Старые колодцы - страница 52
«…Расставаясь с вами, прежде чем вполне успел достигнуть моей цели, буду иметь утешение в том, что оставался верным моим началам, буду счастлив тем, что если и не довел еще ни одного из вас до истинного счастья, то, по крайней мере, ни одного не сделал несчастным.
Итак, прощайте, служите верно науке и правде и живите так, чтобы и вы, состарившись, могли безупречно вспомнить вашу и уважать чужую молодость (Киев. 1861 г. Апрель 9)».
Прошло много лет со дня незаслуженной опалы. Русское общество по случаю 50-летия его трудов вспомнило Пирогова. Николая Ивановича вызвали в столицы, говорили высокие слова, награждали.
Но ему уже ничего этого не надо было. Он устал, рвался в свое село Вишня, ныне Винницкой области Украины, тогда Малороссии. Через полгода после юбилея он умер и похоронен в склепе там же.
Пошел ли впрок исторический урок судьбы выдающегося сына России, хотя бы с опозданием на сто с лишним лет? Я много времени посвящаю современной школе: даю Пушкинские уроки в Тынде, не торопясь, беседую с учителями в Варваровке и Ивановке, в Благовещенске. В моей 9-й гимназии в Свободном я объявил литературные конкурсы на лучшие сочинения о России, о малой родине, о родителях. Но должен сказать правду – идет деградация духовная и нравственная. Как ей противостоять? И кто сможет противостоять?
Наследие Пирогова корневое. Остается припадать благодарно к его томам, которые одиноко стоят на полках в областной научной библиотеке. А в библиотеке Педагогического университета – печальное открытие – вообще нет сочинений Николая Ивановича Пирогова. Впрочем, если БГПУ носит имя М.И.Калинина, то ни к чему в фондах его библиотеки хранить Пирогова…
Сентябрь – ноябрь 2006 года, Благовещенск.

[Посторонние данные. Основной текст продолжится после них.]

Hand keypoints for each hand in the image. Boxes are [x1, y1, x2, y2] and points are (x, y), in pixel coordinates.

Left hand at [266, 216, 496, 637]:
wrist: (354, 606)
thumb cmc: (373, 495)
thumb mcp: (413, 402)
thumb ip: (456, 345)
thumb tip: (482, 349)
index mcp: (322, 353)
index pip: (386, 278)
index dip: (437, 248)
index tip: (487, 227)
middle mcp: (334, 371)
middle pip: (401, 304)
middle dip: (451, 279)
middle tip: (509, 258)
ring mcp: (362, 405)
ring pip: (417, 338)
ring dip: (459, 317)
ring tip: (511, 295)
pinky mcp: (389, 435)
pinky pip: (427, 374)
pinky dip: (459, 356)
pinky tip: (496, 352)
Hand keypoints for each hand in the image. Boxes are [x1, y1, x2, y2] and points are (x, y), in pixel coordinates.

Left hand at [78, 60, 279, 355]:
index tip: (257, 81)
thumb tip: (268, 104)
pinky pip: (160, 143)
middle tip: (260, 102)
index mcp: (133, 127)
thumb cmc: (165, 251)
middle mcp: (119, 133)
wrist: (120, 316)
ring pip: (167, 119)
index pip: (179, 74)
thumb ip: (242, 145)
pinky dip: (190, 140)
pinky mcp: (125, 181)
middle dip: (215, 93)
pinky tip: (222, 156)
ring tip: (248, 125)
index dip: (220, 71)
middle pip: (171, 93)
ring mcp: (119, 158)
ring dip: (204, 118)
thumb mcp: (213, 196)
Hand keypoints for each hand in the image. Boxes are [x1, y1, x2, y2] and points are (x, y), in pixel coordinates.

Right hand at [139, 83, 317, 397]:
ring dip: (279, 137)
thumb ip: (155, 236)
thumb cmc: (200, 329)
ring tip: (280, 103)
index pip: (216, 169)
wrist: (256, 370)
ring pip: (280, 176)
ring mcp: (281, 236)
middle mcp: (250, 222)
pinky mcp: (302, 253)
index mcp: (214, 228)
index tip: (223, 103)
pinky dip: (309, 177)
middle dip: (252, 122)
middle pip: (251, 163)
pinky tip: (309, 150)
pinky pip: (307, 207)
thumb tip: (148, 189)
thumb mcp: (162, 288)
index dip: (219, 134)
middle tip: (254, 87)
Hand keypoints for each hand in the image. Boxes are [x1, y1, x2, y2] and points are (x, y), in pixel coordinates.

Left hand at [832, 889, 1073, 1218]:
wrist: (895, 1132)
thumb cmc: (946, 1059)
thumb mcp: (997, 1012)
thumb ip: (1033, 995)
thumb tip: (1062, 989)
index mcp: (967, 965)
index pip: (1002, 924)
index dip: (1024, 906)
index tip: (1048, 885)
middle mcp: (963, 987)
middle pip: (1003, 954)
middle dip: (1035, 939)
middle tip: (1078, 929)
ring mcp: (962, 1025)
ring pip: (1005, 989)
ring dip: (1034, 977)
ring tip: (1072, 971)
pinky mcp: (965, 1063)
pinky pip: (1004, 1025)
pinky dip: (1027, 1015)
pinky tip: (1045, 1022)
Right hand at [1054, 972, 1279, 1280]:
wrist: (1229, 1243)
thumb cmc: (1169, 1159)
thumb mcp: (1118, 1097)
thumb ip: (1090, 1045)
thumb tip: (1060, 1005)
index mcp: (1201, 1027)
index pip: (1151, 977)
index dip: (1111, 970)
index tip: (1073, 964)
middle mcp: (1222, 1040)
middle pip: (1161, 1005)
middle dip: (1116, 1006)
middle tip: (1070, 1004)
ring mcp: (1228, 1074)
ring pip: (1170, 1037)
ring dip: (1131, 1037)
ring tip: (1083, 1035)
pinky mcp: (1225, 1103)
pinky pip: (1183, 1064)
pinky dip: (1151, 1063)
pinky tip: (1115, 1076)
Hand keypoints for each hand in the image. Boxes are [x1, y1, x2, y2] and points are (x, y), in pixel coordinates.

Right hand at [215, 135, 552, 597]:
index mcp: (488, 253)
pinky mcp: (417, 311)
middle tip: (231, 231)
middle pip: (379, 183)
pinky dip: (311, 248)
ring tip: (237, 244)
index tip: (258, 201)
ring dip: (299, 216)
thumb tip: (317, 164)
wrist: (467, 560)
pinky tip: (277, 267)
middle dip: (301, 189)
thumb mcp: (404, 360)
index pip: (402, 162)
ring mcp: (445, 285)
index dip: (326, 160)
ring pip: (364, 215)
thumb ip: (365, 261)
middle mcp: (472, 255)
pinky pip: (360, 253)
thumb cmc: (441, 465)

В основу публикации положен доклад автора о Н.И. Пирогове
на первых региональных Педагогических чтениях
в Благовещенске (ноябрь 2006 года)
Три сотки
Дом на Шатковской, рубленый на скорую руку в двадцатых годах, – родной мой дом. Я бы припал щекой к темным бревнам, пропахшим солнцем и укропом. Но снесли колыбель в одночасье, чтобы на том же месте поднять казенное здание санэпидемстанции. Когда доводится бывать в Свободном, иду в город с железнодорожного вокзала пешком и стою молча, будто на погосте, возле станции, стараясь не видеть белых стен, а видеть четыре замшелых окна, и в кухонном окне мамин лик, в очечках, дробные морщины и кроткую ее улыбку.
До Шатковской мы ютились на К-й, в доме на две семьи. Двадцать пять квадратных метров, и там теснились мама с отцом и нас четверо. «Нас» для солидности говорю. Мне, последышу, было в ту пору год, да два, да три года, места занимал мало. Зато братьям исполнилось двенадцать и четырнадцать лет, а сестре Ге -ре тринадцать, самый подвижный возраст. Хорошо лето и теплынь на дворе, улица в ромашке. Автомобилей тогда может штук пять бегало по Сталинской. А К-я безопасная, тихохонькая, скамейки у палисадов. Белый разлив черемухи.
Зимой доставалось, в духоте. Папа еще поднимался, выходил подышать свежим воздухом, теперь-то я думаю, нам давал передышку. Мать открывала форточки, выскваживала тлетворный дух – отец болел туберкулезом. Однажды он попросил меня на колени, мама поднесла. А руки у отца были холодны, я помочился на него. То было последнее тепло, омывшее отца, он счастливо улыбнулся и – отошел. В день смерти папы одиннадцать месяцев исполнилось мне, голову я держал слабо, хворый уродился.